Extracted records

• • • • • • •

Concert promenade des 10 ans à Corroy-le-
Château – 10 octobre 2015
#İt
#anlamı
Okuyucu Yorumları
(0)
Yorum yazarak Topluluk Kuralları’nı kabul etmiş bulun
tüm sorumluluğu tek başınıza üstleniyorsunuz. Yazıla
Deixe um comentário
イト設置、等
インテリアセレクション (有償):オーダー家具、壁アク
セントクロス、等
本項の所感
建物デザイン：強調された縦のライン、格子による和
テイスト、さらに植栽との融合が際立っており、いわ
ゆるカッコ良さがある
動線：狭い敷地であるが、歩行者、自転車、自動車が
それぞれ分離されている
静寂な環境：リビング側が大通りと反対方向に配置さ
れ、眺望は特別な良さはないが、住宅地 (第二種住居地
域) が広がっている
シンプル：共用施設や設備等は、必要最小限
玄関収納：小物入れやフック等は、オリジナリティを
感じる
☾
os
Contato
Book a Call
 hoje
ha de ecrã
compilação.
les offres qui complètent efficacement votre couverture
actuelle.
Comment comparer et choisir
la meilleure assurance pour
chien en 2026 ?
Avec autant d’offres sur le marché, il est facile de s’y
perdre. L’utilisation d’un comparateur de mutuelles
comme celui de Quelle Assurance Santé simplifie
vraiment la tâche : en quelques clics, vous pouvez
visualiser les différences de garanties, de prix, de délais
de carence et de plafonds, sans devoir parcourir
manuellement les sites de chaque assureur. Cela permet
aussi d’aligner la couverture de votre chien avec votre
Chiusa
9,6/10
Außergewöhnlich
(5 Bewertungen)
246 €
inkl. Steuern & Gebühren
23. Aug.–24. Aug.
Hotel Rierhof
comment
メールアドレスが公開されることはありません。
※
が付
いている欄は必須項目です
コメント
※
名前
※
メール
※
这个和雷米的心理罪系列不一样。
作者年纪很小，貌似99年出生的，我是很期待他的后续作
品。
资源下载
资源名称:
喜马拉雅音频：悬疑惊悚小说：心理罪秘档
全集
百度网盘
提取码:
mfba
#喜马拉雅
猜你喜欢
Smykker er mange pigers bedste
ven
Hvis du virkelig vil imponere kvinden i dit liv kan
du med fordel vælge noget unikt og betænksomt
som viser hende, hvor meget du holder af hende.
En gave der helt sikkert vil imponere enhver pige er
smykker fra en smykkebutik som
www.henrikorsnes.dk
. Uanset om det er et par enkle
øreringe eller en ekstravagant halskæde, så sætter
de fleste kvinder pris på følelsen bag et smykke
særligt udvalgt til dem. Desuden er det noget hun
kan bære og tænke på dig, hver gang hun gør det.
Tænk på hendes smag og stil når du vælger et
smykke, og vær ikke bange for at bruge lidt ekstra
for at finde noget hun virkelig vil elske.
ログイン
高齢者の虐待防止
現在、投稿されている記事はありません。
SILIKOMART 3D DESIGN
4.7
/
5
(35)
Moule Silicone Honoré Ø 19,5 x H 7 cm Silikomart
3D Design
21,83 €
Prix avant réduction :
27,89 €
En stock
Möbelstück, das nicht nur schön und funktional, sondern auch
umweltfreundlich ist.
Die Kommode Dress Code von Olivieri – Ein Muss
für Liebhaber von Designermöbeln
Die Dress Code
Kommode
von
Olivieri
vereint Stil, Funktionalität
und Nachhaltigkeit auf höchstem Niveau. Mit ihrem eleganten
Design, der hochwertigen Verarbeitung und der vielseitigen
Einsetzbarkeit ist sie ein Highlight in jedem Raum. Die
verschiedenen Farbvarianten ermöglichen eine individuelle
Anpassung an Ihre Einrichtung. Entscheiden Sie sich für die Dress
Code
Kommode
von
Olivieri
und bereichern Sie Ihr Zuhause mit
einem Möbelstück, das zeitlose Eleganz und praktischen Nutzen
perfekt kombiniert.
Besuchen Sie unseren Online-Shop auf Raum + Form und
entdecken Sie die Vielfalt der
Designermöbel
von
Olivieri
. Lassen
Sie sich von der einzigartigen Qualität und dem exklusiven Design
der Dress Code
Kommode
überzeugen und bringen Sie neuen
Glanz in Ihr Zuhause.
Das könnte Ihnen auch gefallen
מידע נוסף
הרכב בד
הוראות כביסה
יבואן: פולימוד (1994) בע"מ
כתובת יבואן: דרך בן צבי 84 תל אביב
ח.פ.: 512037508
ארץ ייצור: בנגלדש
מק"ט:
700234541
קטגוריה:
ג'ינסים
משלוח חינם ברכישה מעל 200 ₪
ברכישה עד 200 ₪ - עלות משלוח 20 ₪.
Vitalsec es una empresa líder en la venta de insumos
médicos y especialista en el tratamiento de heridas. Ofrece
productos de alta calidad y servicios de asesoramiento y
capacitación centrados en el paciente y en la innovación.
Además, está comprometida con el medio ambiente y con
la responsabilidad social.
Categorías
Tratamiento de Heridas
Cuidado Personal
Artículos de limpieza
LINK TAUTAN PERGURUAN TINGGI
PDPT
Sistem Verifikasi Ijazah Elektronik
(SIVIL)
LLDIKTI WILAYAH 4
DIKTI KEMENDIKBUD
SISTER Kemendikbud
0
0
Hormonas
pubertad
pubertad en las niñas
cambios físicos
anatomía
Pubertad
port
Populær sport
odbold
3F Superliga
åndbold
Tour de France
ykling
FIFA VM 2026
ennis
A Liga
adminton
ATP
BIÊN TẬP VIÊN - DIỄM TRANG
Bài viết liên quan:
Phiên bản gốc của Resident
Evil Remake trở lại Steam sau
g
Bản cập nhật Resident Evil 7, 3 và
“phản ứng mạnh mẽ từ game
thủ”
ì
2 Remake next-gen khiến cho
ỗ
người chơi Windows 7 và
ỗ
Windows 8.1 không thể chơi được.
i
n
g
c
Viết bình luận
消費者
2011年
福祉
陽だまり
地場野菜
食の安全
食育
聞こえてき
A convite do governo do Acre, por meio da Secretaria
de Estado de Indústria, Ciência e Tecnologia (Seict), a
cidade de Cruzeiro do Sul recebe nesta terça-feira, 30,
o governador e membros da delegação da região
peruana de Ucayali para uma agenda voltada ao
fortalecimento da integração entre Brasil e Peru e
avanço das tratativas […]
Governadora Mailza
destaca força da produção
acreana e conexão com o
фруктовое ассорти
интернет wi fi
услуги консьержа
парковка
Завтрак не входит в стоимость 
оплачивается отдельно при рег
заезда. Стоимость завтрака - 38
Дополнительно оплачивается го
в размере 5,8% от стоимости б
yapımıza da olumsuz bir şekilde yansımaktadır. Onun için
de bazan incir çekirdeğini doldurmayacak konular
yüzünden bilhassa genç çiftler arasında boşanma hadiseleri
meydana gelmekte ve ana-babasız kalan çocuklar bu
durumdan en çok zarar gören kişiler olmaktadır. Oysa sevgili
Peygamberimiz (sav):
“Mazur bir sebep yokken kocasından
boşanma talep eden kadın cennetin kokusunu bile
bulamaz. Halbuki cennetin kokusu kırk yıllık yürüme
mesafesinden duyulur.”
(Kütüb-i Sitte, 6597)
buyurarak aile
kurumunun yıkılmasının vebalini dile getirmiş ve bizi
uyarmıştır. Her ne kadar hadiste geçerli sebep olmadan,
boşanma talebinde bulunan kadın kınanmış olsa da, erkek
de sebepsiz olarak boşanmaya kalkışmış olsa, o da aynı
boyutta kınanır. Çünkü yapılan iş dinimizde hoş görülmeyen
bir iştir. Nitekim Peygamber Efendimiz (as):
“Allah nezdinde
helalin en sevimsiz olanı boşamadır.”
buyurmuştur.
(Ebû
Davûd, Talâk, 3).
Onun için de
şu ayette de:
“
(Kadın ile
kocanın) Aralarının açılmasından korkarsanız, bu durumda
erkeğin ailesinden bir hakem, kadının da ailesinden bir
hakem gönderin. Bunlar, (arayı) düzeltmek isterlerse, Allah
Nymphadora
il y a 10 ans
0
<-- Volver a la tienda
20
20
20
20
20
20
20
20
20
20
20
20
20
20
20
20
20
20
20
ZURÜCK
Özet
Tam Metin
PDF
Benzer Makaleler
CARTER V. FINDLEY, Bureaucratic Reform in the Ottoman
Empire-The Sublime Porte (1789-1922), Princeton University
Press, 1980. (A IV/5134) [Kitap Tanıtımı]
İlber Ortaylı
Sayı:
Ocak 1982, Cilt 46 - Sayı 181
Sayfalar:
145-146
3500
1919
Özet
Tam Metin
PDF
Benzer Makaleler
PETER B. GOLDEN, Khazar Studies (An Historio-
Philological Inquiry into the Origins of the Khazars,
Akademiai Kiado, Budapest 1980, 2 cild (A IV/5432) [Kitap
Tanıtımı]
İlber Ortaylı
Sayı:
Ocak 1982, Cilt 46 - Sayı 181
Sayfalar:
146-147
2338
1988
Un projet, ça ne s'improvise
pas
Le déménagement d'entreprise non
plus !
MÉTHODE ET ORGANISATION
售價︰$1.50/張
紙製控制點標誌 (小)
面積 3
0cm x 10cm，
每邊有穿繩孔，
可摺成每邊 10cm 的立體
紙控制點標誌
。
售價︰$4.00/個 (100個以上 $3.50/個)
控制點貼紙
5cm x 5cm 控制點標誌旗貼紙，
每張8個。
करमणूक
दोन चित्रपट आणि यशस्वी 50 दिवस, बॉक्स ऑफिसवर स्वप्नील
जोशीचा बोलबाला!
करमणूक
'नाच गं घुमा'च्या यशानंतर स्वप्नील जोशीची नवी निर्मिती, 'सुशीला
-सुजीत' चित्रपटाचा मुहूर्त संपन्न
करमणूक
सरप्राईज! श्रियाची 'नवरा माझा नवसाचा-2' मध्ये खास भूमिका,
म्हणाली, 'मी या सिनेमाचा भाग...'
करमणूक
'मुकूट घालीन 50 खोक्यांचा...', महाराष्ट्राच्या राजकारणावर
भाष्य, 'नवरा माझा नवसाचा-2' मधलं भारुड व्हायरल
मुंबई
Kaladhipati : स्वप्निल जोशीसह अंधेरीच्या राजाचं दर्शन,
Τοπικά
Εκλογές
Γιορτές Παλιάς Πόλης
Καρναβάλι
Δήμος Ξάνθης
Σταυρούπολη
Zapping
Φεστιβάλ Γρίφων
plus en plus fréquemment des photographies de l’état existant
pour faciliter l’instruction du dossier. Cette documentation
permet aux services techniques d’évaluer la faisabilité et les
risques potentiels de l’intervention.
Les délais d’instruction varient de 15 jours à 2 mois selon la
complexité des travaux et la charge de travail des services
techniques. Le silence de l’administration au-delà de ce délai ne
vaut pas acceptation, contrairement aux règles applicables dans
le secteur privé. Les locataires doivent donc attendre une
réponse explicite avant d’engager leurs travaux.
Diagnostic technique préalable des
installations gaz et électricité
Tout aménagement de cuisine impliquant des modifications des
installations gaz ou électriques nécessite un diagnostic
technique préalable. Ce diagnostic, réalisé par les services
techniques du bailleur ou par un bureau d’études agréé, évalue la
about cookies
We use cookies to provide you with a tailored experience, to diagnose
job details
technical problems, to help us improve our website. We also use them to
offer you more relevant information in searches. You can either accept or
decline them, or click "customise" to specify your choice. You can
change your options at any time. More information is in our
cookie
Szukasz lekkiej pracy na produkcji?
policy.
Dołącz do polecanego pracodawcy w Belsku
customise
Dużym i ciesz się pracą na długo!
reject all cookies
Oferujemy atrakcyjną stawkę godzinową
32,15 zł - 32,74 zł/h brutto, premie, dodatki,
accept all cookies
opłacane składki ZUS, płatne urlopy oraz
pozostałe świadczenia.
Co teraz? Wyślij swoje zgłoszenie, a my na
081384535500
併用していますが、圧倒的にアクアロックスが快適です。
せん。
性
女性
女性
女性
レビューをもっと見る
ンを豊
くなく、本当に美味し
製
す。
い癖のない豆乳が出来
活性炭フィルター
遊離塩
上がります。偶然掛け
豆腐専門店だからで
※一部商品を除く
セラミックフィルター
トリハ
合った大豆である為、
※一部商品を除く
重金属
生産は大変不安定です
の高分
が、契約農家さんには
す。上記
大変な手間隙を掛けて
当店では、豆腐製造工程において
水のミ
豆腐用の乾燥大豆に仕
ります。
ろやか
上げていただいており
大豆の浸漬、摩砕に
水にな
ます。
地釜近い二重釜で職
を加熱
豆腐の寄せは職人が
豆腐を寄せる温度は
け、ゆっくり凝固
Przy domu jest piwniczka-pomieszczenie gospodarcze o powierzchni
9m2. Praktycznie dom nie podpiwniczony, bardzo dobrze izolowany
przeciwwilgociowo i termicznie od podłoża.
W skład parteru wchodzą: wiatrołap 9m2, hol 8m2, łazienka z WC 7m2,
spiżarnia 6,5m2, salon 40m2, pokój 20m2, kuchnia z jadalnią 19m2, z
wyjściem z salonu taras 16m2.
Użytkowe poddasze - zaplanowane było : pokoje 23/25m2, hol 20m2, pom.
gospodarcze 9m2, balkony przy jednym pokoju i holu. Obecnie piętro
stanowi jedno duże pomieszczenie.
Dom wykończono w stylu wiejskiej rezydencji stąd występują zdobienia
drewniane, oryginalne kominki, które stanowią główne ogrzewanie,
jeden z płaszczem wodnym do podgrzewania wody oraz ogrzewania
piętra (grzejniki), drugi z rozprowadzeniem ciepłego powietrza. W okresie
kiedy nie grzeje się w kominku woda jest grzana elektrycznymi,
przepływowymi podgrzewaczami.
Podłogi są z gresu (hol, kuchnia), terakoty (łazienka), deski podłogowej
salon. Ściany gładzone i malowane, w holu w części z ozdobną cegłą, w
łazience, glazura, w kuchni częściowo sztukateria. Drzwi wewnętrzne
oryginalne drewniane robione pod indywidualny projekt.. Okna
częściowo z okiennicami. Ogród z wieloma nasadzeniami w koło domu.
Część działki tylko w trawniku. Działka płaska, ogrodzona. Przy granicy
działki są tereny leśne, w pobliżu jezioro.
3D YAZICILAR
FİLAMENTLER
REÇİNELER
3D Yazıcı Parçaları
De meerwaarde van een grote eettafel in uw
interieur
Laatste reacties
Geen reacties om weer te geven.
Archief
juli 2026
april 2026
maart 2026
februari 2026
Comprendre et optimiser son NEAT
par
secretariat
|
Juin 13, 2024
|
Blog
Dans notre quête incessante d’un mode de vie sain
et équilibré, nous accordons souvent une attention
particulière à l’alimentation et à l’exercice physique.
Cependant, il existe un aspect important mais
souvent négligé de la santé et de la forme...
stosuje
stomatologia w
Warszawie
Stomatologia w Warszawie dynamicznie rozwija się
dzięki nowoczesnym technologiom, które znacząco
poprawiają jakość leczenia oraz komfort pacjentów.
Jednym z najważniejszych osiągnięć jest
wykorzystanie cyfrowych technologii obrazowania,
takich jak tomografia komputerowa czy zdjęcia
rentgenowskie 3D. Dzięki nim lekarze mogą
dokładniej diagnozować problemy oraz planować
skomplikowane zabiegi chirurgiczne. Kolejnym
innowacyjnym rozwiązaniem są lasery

• • • • • • •

Exercise prompt ▸
Report every line in the items above that contains the word "kuchnia".

Response to the exercise ▸
spiżarnia 6,5m2, salon 40m2, pokój 20m2, kuchnia z jadalnią 19m2, z
Podłogi są z gresu (hol, kuchnia), terakoty (łazienka), deski podłogowej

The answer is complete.